Facebookに自分の思い出の記録として、今回のマナリ旅行の写真とコメントを残す。それに一人でも多くの人に、インドの美しさや違う一面を知ってほしいという思いもあった。『6回目のインド旅行はマナリでした。インドに来るたびに、インドという国は偉大で豊かだと感じます。雄大な自然、温かい人、様々な文化や食などがあり、何度来てもまた来たいと思ってしまいます』するとバリでダイビングを一緒にした人から『ぜひいつか案内してもらいたいです!』とコメントが来た。去年ダージリンを旅していた時に、ガイドのブペンさんにこう言われたのを思い出す。『あなたはもうガイドなしで、一人でインドを旅できますよ。
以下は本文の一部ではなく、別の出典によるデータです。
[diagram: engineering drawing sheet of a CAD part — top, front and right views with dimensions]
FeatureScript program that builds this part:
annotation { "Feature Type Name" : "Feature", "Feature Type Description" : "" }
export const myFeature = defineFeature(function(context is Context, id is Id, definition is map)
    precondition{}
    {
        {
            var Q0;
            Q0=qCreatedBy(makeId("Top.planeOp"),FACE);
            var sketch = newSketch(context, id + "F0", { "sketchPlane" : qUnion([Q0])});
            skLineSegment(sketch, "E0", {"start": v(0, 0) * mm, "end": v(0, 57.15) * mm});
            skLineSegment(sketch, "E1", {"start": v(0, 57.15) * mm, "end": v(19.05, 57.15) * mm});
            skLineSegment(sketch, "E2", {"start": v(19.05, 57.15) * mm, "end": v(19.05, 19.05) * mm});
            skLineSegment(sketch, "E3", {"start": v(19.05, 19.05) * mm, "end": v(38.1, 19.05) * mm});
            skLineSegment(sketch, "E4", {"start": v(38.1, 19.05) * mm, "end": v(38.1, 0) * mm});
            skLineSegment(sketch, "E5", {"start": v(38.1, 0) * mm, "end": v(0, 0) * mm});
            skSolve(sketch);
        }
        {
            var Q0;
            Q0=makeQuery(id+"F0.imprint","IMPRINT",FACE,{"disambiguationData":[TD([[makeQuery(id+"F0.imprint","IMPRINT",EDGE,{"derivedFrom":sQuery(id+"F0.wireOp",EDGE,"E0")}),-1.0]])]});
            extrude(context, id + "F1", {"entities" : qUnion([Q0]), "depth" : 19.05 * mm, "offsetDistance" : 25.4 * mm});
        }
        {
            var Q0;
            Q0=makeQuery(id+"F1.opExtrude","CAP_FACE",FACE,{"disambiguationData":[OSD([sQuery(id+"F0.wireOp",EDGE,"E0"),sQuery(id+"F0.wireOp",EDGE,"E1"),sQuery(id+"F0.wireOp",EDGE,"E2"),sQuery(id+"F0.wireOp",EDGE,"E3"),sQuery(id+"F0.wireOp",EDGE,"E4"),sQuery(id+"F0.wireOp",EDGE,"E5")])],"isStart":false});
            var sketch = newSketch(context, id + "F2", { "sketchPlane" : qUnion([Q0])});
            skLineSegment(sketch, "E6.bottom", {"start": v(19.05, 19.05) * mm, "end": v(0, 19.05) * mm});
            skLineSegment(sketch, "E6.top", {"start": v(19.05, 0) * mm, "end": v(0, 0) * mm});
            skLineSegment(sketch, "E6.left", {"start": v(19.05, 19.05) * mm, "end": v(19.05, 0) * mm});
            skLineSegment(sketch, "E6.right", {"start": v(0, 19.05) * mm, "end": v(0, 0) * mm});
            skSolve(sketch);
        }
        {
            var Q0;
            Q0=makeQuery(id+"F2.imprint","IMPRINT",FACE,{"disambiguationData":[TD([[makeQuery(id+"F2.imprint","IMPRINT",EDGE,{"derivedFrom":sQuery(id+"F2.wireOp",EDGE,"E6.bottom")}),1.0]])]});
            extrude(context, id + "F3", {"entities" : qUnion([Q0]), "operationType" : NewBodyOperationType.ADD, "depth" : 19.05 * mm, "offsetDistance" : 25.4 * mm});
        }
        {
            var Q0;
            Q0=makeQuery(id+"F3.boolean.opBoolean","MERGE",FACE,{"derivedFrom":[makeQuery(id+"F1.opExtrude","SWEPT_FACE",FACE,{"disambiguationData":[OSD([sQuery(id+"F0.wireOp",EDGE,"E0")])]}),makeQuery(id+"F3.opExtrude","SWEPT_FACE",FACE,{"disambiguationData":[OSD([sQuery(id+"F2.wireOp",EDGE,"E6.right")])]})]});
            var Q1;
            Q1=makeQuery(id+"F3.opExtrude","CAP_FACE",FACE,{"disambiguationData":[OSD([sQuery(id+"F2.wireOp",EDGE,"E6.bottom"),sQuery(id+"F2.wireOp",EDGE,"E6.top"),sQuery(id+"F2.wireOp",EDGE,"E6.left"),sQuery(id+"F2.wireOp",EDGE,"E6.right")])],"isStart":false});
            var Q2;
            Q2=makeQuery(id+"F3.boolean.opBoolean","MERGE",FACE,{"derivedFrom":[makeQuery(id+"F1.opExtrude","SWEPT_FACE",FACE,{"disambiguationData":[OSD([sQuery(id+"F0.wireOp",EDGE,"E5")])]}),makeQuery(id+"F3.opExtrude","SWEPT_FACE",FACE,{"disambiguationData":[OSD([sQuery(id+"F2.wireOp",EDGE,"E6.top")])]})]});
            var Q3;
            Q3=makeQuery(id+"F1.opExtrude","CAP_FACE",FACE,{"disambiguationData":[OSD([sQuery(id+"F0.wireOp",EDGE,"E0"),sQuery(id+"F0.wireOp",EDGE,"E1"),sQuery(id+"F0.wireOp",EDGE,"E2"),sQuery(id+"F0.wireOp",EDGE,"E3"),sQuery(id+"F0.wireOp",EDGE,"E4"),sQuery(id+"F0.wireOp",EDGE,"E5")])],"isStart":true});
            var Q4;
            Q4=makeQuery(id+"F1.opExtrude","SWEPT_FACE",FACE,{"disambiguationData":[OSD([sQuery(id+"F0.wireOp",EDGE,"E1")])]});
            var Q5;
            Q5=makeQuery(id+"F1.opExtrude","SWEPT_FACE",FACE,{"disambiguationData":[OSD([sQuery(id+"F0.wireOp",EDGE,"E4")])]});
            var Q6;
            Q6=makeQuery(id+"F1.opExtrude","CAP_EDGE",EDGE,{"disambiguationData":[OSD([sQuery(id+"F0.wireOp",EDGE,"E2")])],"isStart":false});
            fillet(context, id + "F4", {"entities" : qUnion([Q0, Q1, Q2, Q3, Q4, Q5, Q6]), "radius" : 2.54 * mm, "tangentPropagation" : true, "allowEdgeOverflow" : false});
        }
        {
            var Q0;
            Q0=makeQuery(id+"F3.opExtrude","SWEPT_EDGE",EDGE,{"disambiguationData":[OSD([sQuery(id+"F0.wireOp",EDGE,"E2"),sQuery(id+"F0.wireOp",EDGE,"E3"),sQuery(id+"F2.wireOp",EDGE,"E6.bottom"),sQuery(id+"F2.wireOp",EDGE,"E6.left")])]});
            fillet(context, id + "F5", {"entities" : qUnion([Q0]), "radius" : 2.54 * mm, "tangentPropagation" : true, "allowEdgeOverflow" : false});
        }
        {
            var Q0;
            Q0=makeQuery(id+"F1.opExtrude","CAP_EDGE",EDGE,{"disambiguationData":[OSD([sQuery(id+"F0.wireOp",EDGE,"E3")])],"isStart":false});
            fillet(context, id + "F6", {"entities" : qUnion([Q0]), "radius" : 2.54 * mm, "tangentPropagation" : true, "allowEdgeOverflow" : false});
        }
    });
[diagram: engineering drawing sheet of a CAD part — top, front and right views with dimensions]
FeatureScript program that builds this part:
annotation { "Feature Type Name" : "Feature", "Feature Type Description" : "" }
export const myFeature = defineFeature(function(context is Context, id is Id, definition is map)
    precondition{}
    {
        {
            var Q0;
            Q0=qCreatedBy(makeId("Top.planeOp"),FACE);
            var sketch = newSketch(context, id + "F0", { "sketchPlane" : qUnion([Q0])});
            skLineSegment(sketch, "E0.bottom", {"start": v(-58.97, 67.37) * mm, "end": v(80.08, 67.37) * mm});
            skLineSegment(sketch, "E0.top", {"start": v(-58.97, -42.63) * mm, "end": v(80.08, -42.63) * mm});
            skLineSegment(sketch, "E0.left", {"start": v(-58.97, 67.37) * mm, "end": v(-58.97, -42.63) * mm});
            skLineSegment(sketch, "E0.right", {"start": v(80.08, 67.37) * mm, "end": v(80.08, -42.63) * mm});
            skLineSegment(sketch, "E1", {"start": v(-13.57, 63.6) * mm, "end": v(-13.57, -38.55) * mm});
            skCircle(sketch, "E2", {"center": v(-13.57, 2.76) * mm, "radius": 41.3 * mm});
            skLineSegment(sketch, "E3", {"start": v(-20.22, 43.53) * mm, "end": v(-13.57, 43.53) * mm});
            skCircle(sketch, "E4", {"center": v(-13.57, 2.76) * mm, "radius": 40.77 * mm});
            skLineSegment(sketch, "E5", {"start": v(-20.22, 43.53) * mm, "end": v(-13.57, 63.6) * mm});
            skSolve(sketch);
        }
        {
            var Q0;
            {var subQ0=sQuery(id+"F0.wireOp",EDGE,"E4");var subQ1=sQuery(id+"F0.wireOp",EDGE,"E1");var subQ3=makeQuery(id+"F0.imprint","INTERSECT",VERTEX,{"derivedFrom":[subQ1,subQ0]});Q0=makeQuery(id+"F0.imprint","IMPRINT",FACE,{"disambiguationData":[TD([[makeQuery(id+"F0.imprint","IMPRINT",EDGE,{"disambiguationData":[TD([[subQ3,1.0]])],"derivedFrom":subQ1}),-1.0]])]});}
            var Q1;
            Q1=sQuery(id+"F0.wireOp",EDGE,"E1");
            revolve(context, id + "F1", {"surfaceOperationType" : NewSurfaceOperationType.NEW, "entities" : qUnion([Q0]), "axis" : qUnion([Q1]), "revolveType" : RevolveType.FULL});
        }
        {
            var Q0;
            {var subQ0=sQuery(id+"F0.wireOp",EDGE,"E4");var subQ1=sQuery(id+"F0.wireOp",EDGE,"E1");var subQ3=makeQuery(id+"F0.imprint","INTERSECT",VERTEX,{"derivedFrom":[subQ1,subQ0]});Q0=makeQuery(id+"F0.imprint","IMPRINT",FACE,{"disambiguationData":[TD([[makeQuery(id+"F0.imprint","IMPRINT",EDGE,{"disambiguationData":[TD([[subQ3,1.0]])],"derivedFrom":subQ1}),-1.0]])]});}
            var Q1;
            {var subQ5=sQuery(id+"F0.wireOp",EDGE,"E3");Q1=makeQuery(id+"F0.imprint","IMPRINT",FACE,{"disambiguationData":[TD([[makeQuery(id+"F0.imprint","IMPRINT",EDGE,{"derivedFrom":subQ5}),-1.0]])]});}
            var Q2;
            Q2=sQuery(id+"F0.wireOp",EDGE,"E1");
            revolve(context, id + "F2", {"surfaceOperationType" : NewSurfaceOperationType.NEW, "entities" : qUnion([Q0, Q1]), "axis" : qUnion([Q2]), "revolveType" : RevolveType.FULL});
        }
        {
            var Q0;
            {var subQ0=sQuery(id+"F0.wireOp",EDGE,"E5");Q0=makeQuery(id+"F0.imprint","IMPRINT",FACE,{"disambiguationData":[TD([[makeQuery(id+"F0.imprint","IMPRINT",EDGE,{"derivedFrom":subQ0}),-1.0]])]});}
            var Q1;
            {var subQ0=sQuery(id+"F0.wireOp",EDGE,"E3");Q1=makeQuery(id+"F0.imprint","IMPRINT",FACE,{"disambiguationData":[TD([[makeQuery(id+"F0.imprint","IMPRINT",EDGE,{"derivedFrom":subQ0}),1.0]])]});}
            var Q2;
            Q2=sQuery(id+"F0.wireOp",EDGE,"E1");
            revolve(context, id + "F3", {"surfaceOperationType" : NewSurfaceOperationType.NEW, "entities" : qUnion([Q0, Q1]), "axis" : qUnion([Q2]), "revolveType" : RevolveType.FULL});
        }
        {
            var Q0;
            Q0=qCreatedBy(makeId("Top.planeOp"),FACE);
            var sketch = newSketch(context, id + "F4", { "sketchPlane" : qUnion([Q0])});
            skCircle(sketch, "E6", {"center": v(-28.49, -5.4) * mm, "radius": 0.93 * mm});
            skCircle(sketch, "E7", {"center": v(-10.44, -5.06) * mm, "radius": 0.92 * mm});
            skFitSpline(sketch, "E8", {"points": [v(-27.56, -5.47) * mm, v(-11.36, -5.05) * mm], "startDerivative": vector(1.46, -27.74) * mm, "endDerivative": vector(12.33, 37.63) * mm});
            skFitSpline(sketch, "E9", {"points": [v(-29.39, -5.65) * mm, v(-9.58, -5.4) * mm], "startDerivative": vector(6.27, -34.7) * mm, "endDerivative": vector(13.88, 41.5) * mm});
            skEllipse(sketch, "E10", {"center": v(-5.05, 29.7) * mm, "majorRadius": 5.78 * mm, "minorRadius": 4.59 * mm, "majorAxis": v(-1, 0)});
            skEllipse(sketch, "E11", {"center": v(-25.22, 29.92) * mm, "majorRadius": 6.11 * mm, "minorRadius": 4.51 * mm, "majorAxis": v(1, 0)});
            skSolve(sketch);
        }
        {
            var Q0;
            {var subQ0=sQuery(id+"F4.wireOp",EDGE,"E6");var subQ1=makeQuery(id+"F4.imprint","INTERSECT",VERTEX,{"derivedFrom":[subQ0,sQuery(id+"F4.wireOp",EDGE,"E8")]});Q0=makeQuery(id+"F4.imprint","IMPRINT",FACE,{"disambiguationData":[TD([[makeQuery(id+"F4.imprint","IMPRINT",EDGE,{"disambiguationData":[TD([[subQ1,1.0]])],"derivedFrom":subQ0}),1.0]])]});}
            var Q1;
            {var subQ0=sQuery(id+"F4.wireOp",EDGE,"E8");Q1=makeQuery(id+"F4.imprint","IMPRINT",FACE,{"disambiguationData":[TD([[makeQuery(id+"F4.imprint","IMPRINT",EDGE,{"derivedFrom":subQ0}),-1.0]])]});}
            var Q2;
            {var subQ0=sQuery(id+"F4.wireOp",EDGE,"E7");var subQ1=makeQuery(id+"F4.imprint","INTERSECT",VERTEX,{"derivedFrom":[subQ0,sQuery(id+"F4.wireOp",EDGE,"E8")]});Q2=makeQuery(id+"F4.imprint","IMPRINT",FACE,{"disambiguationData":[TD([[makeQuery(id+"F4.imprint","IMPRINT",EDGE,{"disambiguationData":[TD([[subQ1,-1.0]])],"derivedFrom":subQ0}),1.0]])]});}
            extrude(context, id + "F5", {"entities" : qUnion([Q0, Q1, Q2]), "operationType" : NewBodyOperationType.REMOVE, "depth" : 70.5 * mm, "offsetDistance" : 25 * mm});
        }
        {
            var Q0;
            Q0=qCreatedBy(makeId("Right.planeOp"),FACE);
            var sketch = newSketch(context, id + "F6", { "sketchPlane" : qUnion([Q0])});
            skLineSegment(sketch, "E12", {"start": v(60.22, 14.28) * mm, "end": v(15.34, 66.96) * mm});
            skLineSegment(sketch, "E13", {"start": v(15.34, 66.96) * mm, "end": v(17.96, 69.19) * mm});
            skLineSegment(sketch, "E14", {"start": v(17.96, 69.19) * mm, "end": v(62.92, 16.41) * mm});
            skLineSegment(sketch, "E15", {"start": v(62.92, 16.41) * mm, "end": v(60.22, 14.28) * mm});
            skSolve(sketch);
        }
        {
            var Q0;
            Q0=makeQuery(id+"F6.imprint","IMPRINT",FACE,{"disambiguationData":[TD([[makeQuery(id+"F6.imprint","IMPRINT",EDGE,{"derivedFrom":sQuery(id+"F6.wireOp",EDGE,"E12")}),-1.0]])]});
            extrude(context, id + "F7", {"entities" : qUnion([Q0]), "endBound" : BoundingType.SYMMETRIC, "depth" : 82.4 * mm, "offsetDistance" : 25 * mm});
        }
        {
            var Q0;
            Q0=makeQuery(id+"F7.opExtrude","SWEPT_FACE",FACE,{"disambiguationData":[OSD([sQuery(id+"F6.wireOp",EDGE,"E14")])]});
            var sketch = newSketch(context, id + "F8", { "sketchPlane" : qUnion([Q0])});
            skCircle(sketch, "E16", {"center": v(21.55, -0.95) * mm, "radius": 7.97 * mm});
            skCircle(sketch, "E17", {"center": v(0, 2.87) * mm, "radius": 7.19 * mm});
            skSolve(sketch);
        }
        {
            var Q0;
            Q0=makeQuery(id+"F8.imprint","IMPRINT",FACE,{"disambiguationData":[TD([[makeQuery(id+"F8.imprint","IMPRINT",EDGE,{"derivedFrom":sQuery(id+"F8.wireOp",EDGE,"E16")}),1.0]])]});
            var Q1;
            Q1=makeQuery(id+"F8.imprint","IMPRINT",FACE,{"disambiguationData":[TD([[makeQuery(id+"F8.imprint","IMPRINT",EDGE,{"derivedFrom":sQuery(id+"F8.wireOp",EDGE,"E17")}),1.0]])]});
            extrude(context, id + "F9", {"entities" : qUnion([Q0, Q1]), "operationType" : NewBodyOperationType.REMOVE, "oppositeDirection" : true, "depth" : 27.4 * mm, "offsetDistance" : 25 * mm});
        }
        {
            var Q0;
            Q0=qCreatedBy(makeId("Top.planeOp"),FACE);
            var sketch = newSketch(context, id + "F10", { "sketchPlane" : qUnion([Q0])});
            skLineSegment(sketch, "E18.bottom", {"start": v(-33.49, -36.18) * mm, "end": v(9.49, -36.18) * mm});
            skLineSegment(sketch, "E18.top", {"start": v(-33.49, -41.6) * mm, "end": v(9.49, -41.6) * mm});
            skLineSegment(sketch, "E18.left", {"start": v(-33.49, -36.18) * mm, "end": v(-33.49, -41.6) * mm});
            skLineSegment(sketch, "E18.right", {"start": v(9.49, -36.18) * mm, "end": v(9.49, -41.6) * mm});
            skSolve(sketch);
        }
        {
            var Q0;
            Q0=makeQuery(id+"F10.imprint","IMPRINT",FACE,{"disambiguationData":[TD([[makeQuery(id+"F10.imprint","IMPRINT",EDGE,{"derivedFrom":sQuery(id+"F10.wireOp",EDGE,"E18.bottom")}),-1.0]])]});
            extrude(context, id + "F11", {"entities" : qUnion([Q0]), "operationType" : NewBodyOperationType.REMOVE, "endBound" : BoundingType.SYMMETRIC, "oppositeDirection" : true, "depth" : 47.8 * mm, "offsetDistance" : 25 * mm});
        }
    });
そして人を連れて旅に出なさい。その人はきっと、あなたと旅をするのが楽しいですよ』インド一人旅は無事達成できた。

マナリはいい街だった。ダージリン同様に小さな街なので、きっと観光客に悪いことをするとすぐに広まるのだと思う。マナリの人は温かくてフレンドリーで、また親切だった。特に何をするでもなく、美しい自然の中でのんびりしたり、ヒンズー教やチベット仏教寺院を訪ねたり、街の人とおしゃべりしたり出店や人だかりを見物したりするだけで楽しかった。そしてインドを旅して、今回初めて何のトラブルにも合わなかった。(電気は多少止まったが、水は出た)

今回の旅行中に色々なことが頭に浮かんでは消えたが、そのうちの一つが旅行中に楽しんだ一つ一つのことを日常生活でも同じように楽しみたいと思ったことだった。朝飲んだおいしいIndian tea、人との会話、おいしいものを味わって食べる、自分で面白そうなことを見つけ、したいことをする・・・。日本にいた時は、いかに雑事を自動化し(掃除はルンバ、洗濯は乾燥機付き自動洗濯機、ご飯は冷凍食品、日用品はアマゾンで定期的に配達されてきた)効率的な生活をすることで、仕事に最大限の時間を割き、その疲れを癒すための時間を確保するかを考えていた。そしてその忙しさを充実した生活と勘違いしている自分がいた。しかし今はもう、そのような機械のような生活を送りたいとは思わなくなってしまった。人生は短いので、本当に意味のあることや美しいと思える経験をこれからも積んでいき、それを人に返していきたい。これはシンガポールにいるうちだけではなくて、この先もずっとそうするつもり。